While adults age 65 and older represented 13% of the U.S. population in 2010, by 2030 this group will comprise 19%, or an estimated 72 million older adults, according to 2011 data from the Administration on Aging cited in the study.
But even as the age 65 and older population ages at a rapid pace, many are living longer, healthier lives than they did in the past. With longevity of life playing a role, more Americans are blurring the lines when it comes to work and retirement.
Among those who are working now and not yet retired, 47% say it is “very likely” that they will do some work for pay during their retirement, while another 35% say they are “somewhat likely” to do the same.
The likelihood of working during retirement was also related to financial factors, as those who feel insecure about their retirement savings say they are more likely than others to work longer.
Individuals who reported that financial needs are not an important factor in their decision on when to retire accounted for 58% of the 1,024 adults ages 50 and over surveyed in the NORC study. Conversely, those who cited concerns about financial need as their motivation to work longer and postpone retirement represented 28% of respondents.
Non-financial factors, such as health or job capability, were also factors that contributed to older adults’ motivations for working longer.
More individuals who cite health as an important factor in their decision about when to retire expect to work during retirement, compared to those who do not consider health as an important factor (38% vs. 15%).

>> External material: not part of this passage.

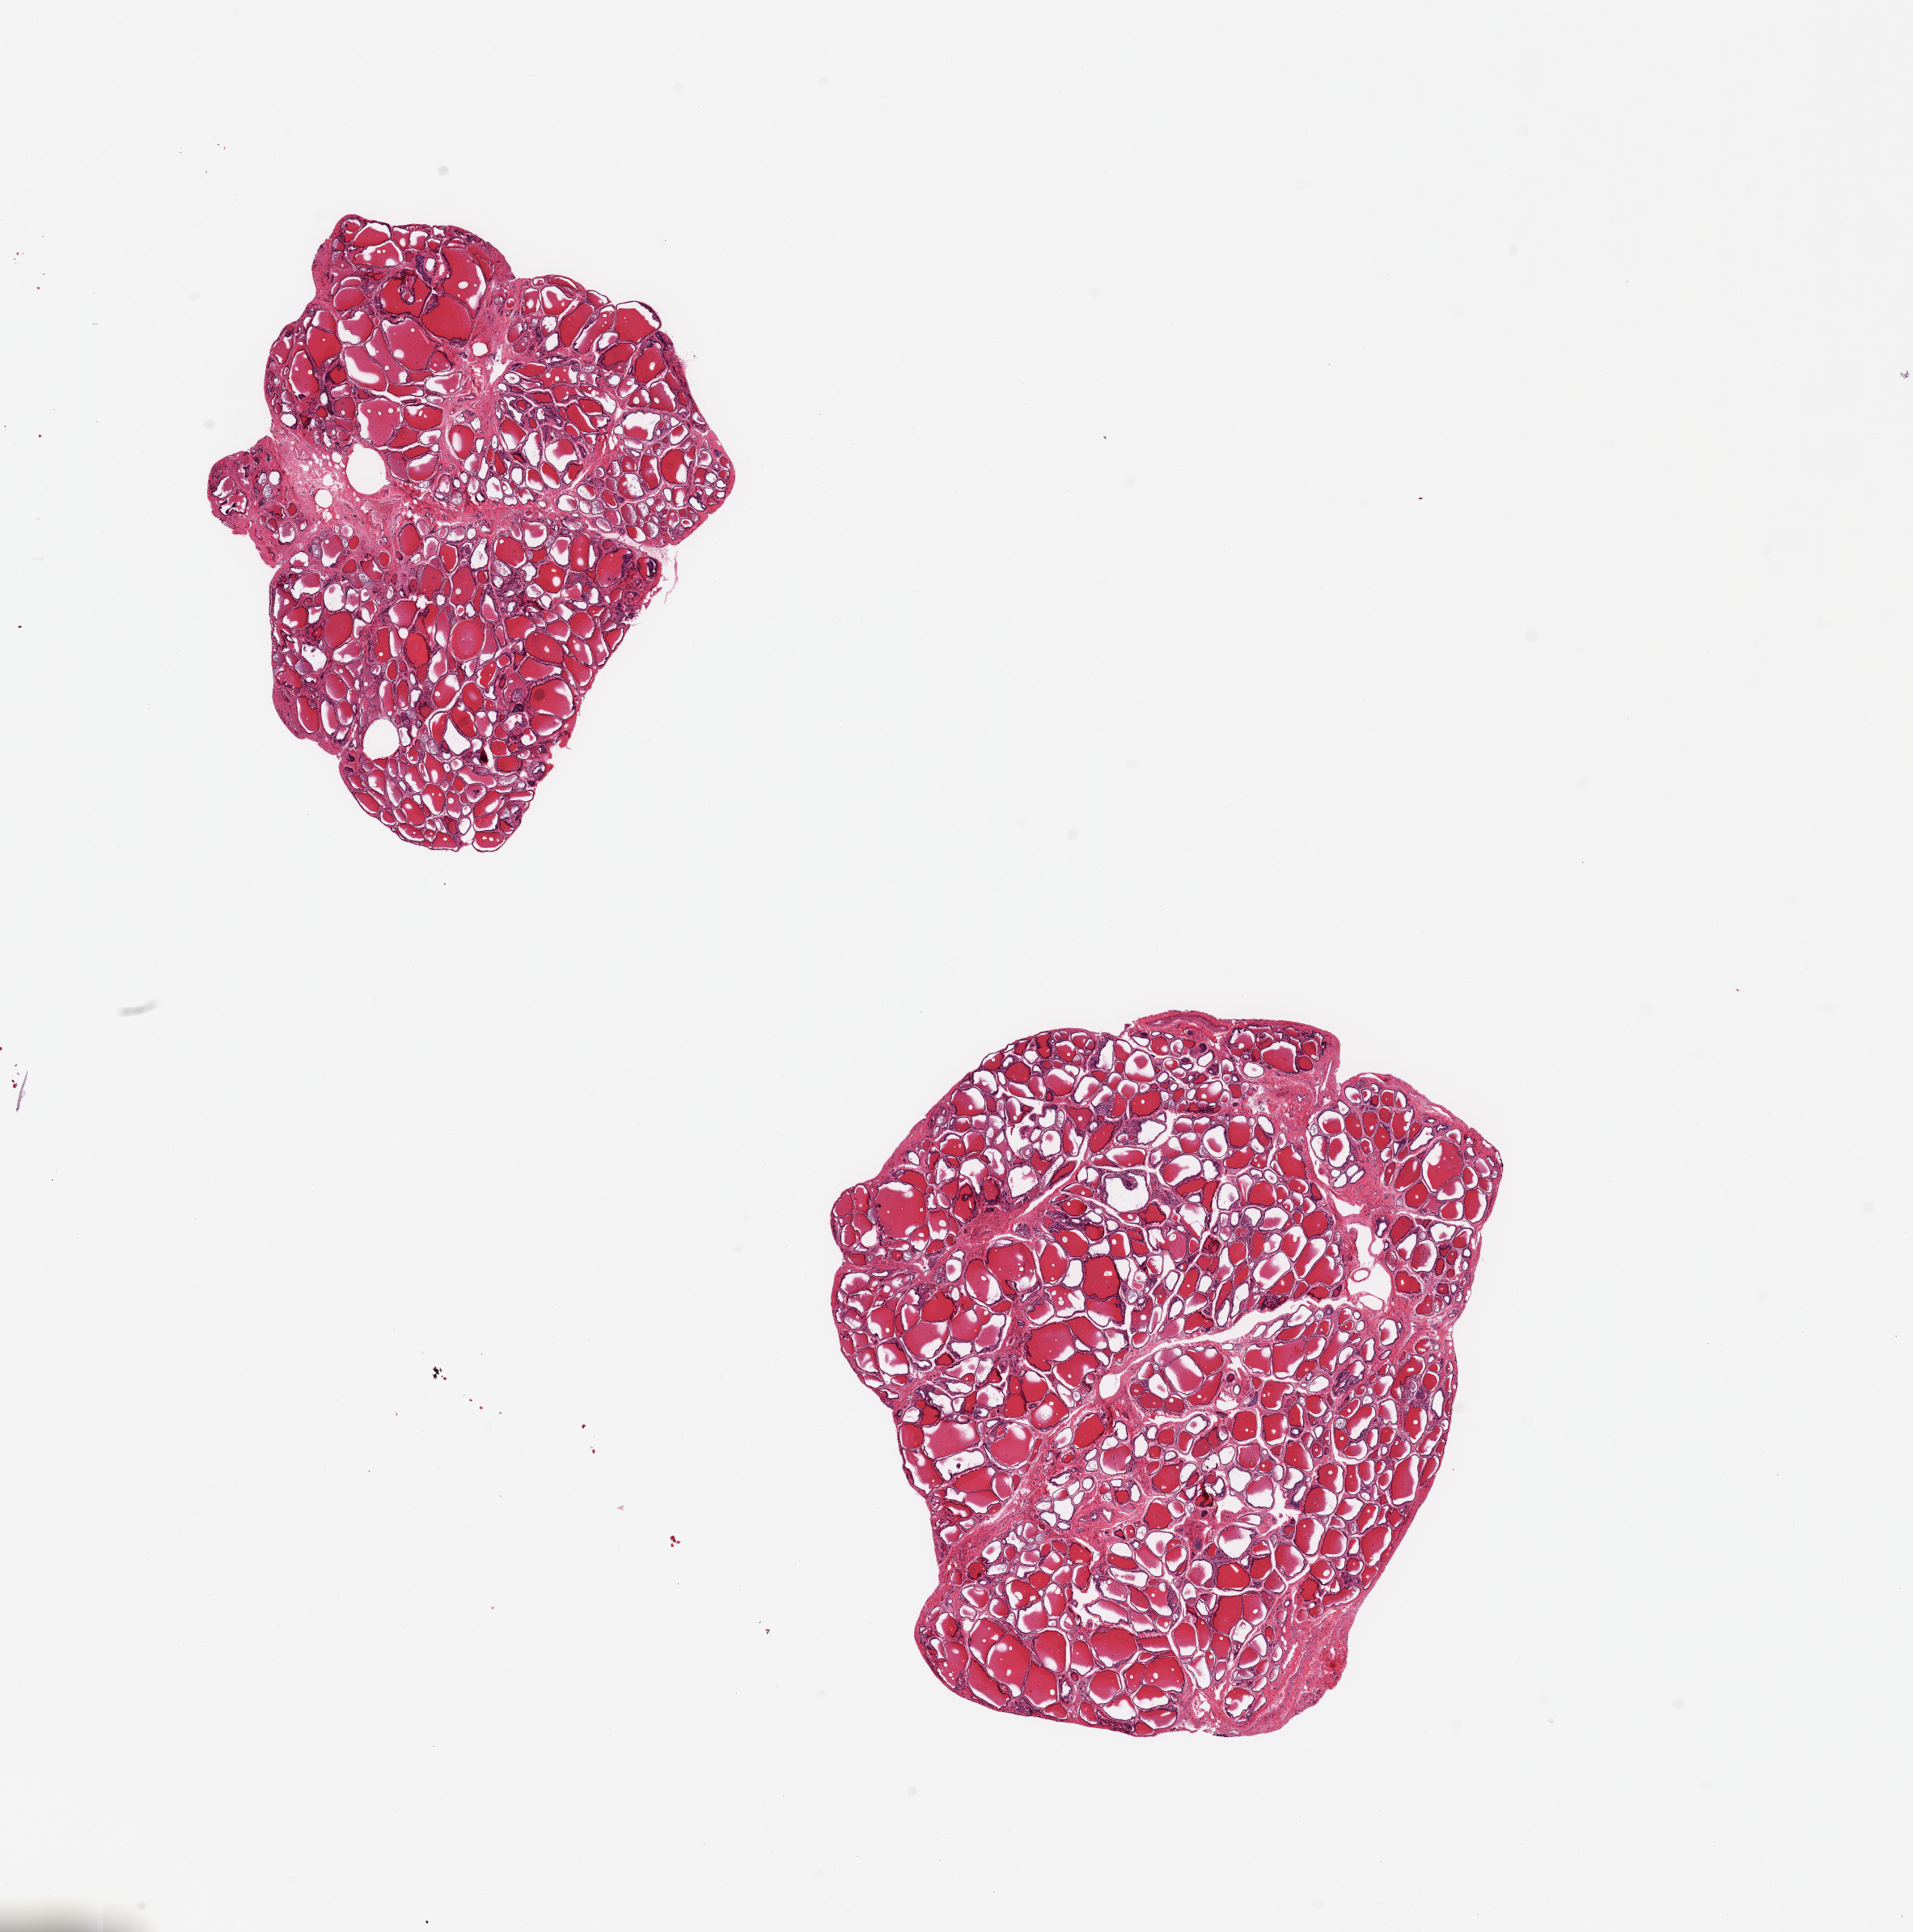
Whole-slide image, hematoxylin and eosin (H&E) stain — whole scanned area (about 18.7 x 18.9 mm) shown as a low-resolution overview, PAXgene-fixed, paraffin-embedded tissue, target tissue: thyroid, tissue donor sample. Donor: male.
• reviewer comment on this tissue sample: 2 pieces; well dissected thyroid with <5% stroma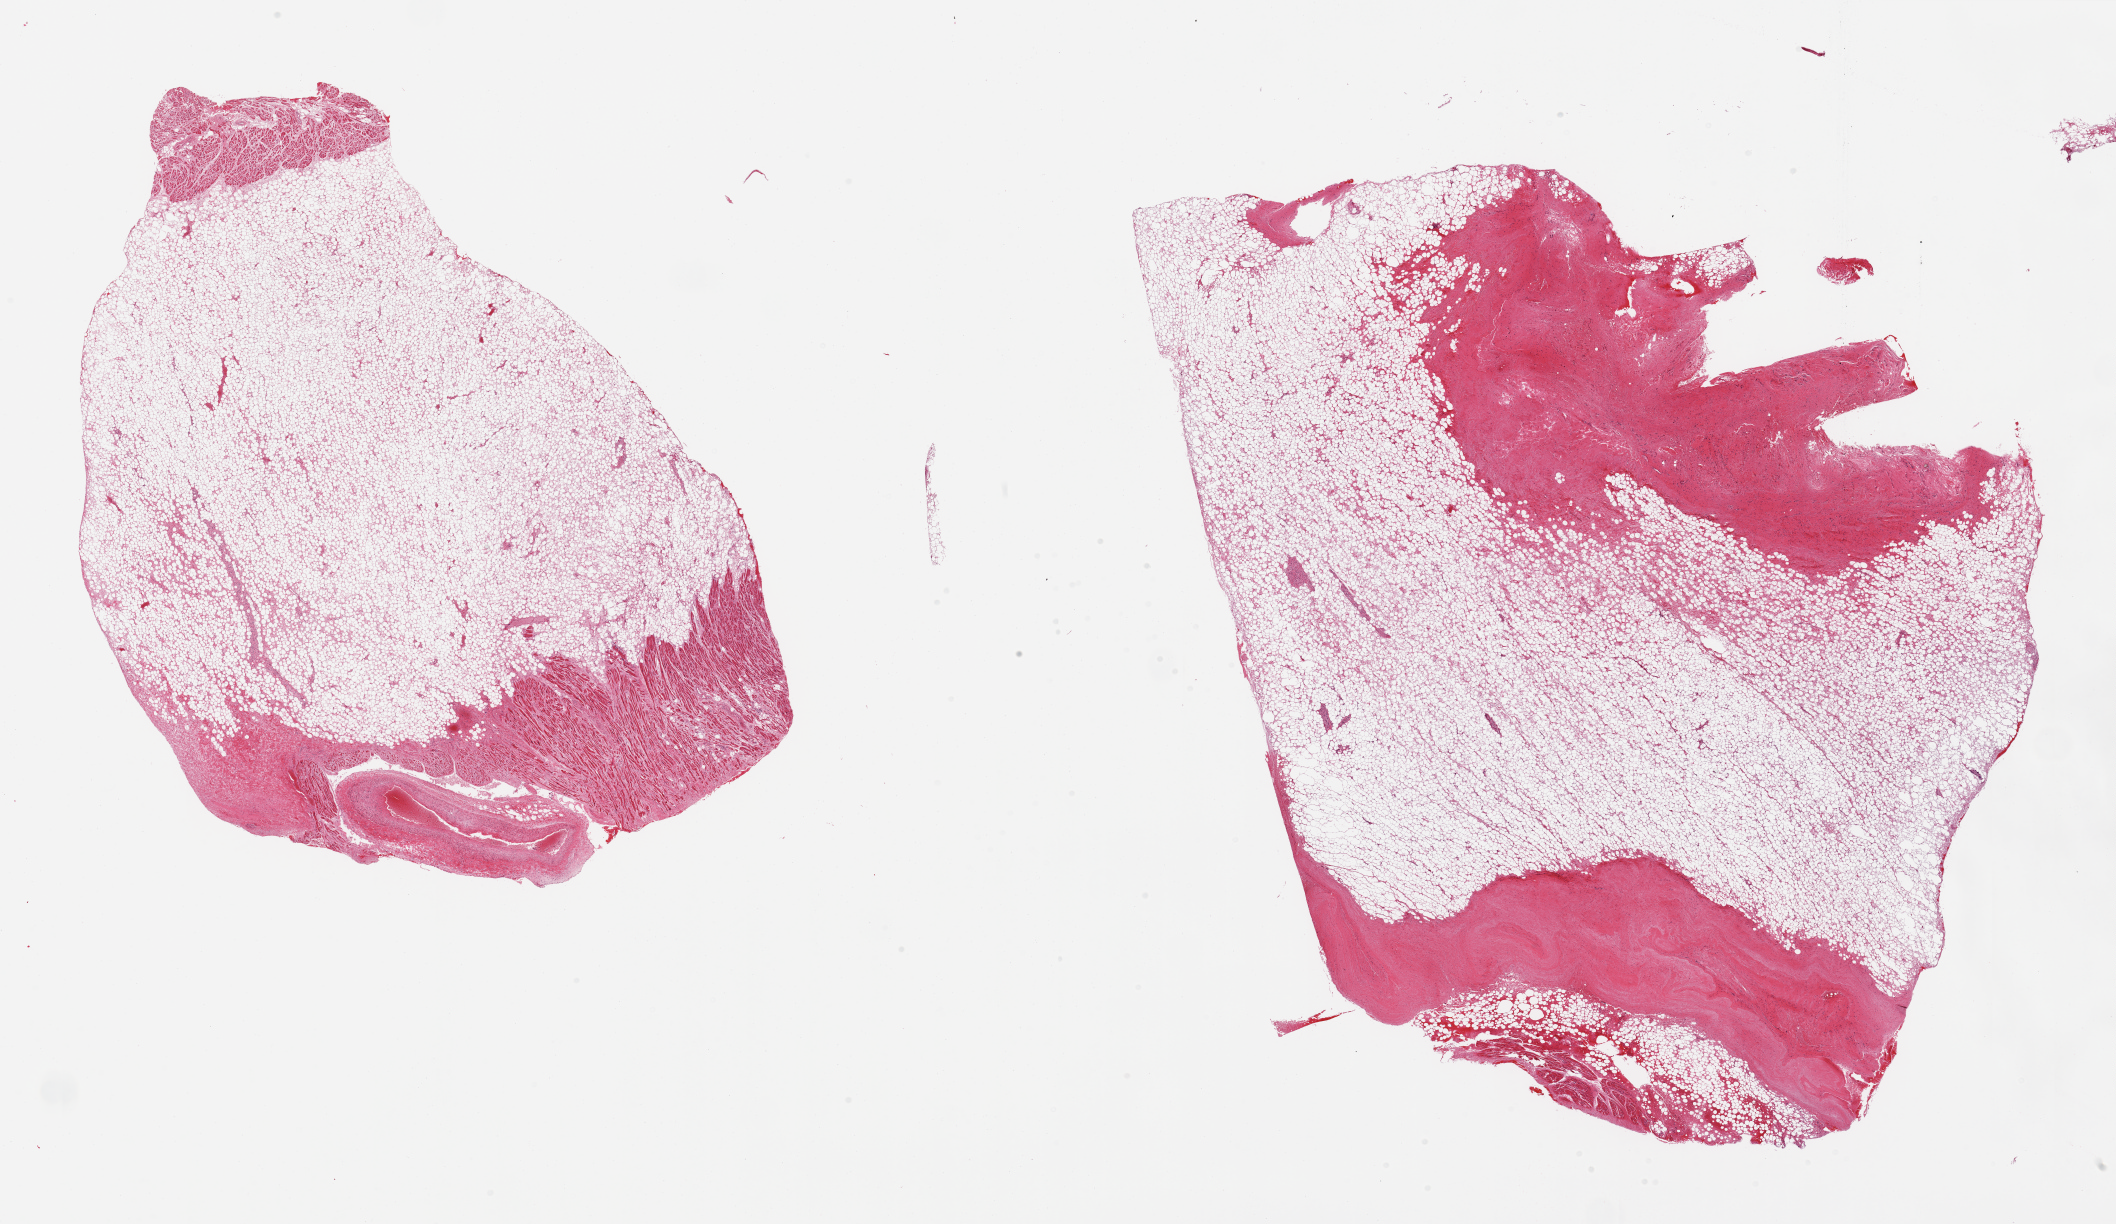
Haematoxylin and eosin whole-slide image — whole scanned area (about 33.5 x 19.4 mm, acquisition: 20x scan) shown as a low-resolution overview. PAXgene-fixed paraffin-embedded (PFPE) section. Sampled site (target tissue): auricular appendage. Tissue donor sample.
• pathologist's review note for this sample: 2 pieces, no abnormalities, ~60% interstitial/ adherent fat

Older adults felt similarly when weighing the ability to do their jobs as an important factor on when to retire, 38% compared to 19% who did not.
Although personal factors for determining when to retire vary among individuals, recent history shows that retirement ages have been increasing, especially when considering the Great Recession.
Before the Great Recession in December 2007, the average retirement age was 57 years old, while the average age for retirees after was 62. Additionally, in the five year period leading up to the Great Recession, the average retirement age was 59.
This trend of later retirement ages also means that increasing numbers of Americans have been working later in life than they expected to, said the study’s researchers.
“The duration of healthy old age is increasing, due in part to increases in life span and to short and later periods of illness,” wrote the study’s researchers. “Faced with the expectation of living healthier for longer, older adults may opt to remain in the workforce for longer and defer savings, pensions and Social security for a later age.”